Yeah the consistency and high levelness of Python I love. They have this idea of protocols which are sort of like the natural interfaces you follow to represent things. So a collection of any kind has a protocol of couple of functions that they provide. This goes all the way from dictionaries, to file objects or strings. Python does have an immutable collection type, but that's not the focus of the language at all.
Another example of Python's consistency is that a callable object is always executed as <identifier>(). Examples:
Creating a new object (the class object is callable, no new keyword):
obj = MyClass()
using an instance of a class that is callable:
result = obj()
calling a function (lambda or predefined):
value = func()
Does a class constructor not do it for you anymore? No problem because a function call is the same, just point that MyClass name to your factory.
Or how do you get the size of something?
len(obj)
No count(), or length, or size. It's always len(obj). If an object doesn't support it there is a default behavior specified I believe and you don't have to be a collection for this to work.

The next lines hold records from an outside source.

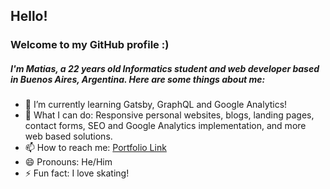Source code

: ## Hello!
### Welcome to my GitHub profile :)
##### I'm Matias, a 22 years old Informatics student and web developer based in Buenos Aires, Argentina. Here are some things about me:

- 🌱 I’m currently learning Gatsby, GraphQL and Google Analytics!
- 💬 What I can do: Responsive personal websites, blogs, landing pages, contact forms, SEO and Google Analytics implementation, and more web based solutions.
- 📫 How to reach me: [Portfolio Link](https://personal-portfolio-chi.vercel.app/)
- 😄 Pronouns: He/Him
- ⚡ Fun fact: I love skating!

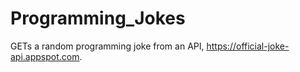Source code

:# Programming_Jokes
GETs a random programming joke from an API, https://official-joke-api.appspot.com.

The Python community strives for this kind of consistency and considers this Pythonic (1 obvious way).
Getting back more on topic. A key idea to object oriented design is programming to an interface. You are not suppose to know the implementation just the basic conditions of an interface. I believe Gang of Four book tries to point out the different between a type and its implementation. A class provides both and an interface provides only the type information. In .NET world (at least) we get pretty stuck on is this a class or is this an interface. Easiest example is why do you need to prefix interfaces with an I?
That said if the problem required you to worry about resource usage and performance then you might not have the luxury of thinking in high level concepts provided by newer platforms and languages. A C extension in the right place could limit the area effected.
I'll cut this off with a nice quote from Alan Kay (look him up if you don't know the name) since Jed mentioned dynamic typing:
"I'm not against types, but I don't know of any that aren't a complete pain, so I still like dynamic typing."